Patients’ ability to submit Patient Reported Outcomes (ePRO) using their own smartphones (BYOD) has the potential to reduce burden and has expanded the reach of hybrid and decentralized trials. While there is consensus on device equivalency, impact on patient compliance is not well understood.

Method

A retrospective analysis was conducted using electronic Clinical Outcome Assessment (eCOA) compliance data from 129 clinical trials with handheld data collection from 2018-2021. We examined patterns by device type (provisioned or BYOD using an app on the subject’s smartphone) from 4.5m submissions.

Results

Two-thirds of the assessments were submitted using provisioned devices, with the remaining 32.7% on BYOD. Submissions were analyzed by Form Status, which was broken into four categories: Non-Compliant (i.e., form not completed); Compliant (i.e., form submitted); Likely Compliant (i.e., form completion in progress); and N/A (i.e., form not required). Across the sample, 15.8% (n=707,102) were Non-Compliant. While a majority of Non-Compliant cases came from provisioned devices (n=427,661; 60%), this was due to the greater prevalence of provisioned devices in the sample. A comparison between device types showed that Non-Compliant assessments represented only 14% of all submissions from provisioned devices, compared to 19% (n=279,441) of all BYOD cases (N=1,466,092). Compliance was higher among users of provisioned devices (77%) than BYOD (70%). A greater proportion of BYOD cases were “Likely Compliant” (7% vs 2%) which may be related to the type of assessments typically deployed via BYOD, such as diaries with longer completion windows. Further investigation is needed to understand factors influencing compliance, disaggregating by Therapeutic Area and Indication, order of assessment deployment, and sample anonymized demographic/user profiles. This investigation is ongoing, and will be included in the final version of material for presentation.

Conclusion

Current literature on the appropriateness of BYOD in clinical trials is limited to pilot data or anecdotal information. This case study contributes empirical evidence drawn from real-world data to the collection of electronic clinical outcomes assessments from patients across a range of therapeutic areas and indications, and adds insights about their compliance to the evidence base. The granular exploratory analysis will provide key insights on considerations for future studies and direct the formation of generalizable research questions and hypotheses.

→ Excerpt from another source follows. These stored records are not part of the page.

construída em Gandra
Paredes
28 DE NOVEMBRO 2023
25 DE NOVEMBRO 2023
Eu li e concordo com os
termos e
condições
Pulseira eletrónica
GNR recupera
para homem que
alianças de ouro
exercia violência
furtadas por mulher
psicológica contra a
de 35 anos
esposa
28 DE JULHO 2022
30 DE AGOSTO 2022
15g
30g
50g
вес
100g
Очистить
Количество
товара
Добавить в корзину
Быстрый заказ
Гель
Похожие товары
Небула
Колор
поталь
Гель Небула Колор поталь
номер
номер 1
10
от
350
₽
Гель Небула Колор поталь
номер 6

This poster will document on-going exploratory analyses to showcase the identification of individual and group behavioral patterns and the development of hypothesis on how they may impact compliance and success in clinical research. This poster will provide groundwork for future research utilizing a data-driven approach to the determination of whether a BYOD solution is appropriate for a given protocol.